What you need to do: Look through the data that follows and copy each line with the string "status".

■ ■ ■ ■ ■ ■ ■

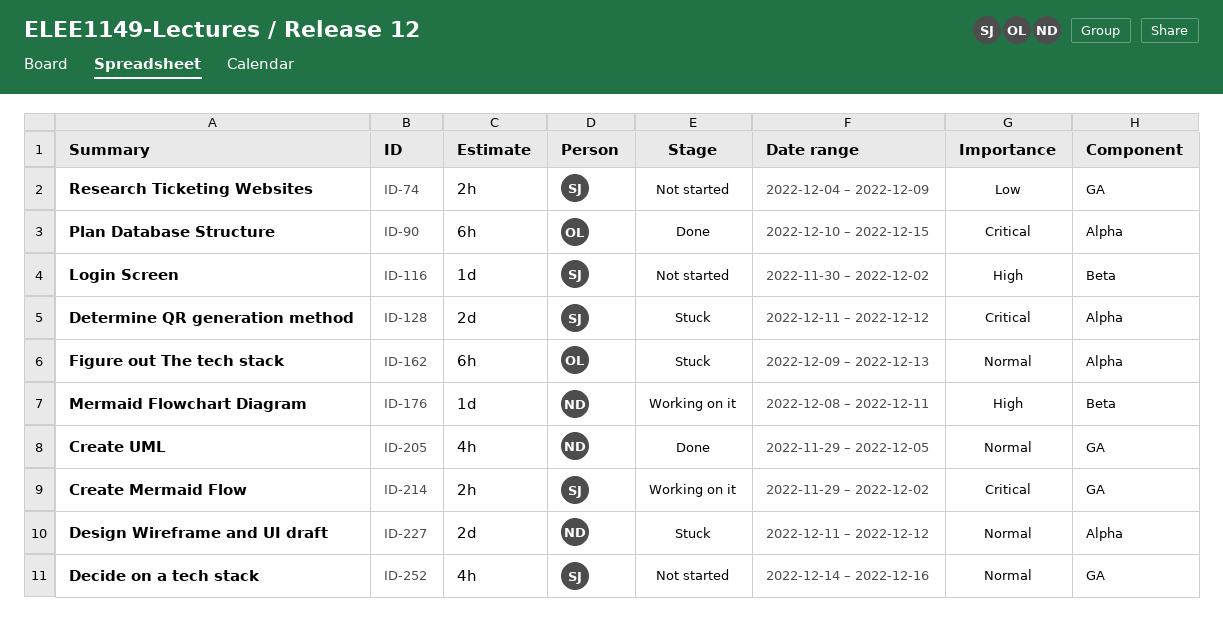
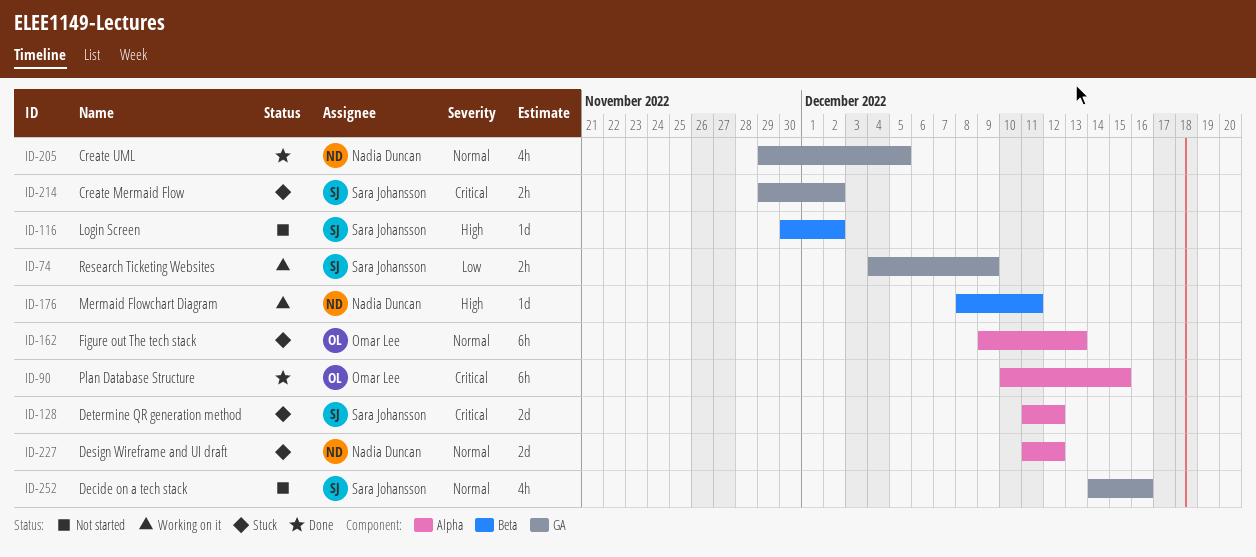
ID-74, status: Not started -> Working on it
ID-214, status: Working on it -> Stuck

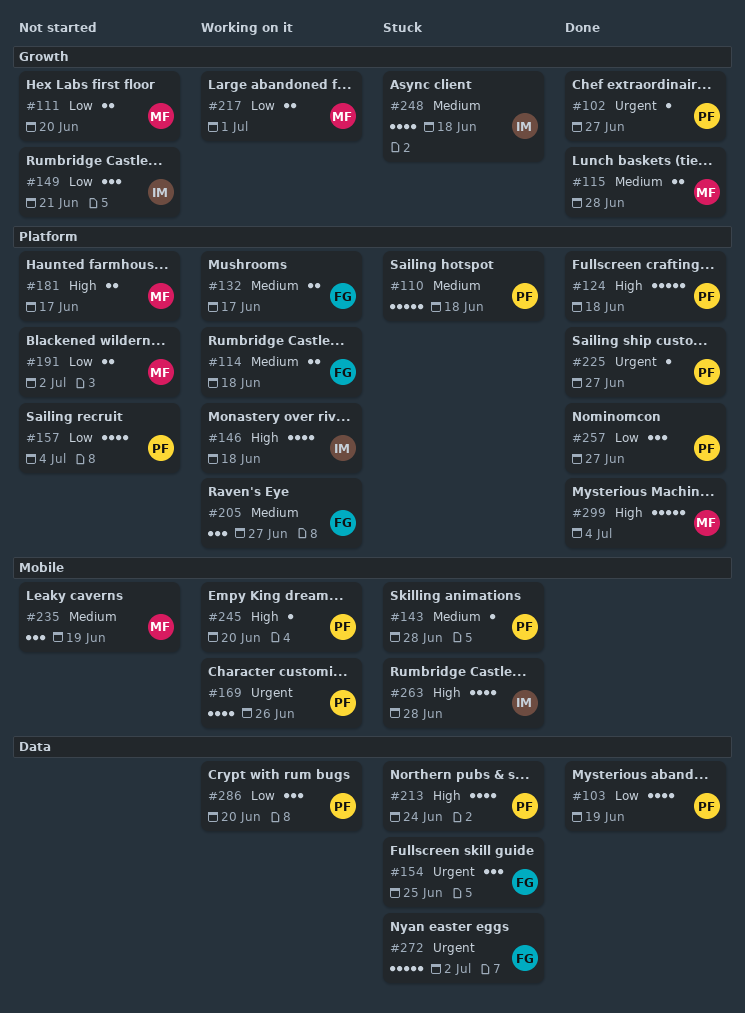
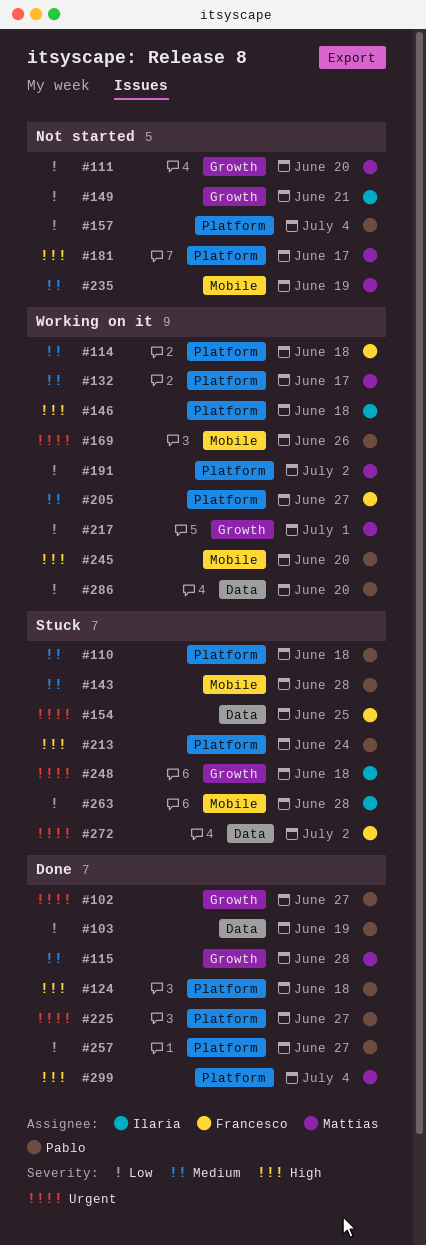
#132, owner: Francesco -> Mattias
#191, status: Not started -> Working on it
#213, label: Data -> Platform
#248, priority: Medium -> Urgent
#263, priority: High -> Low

■ ■ ■ ■ ■ ■ ■

Exercise result:
ID-74, status: Not started -> Working on it
ID-214, status: Working on it -> Stuck
#191, status: Not started -> Working on it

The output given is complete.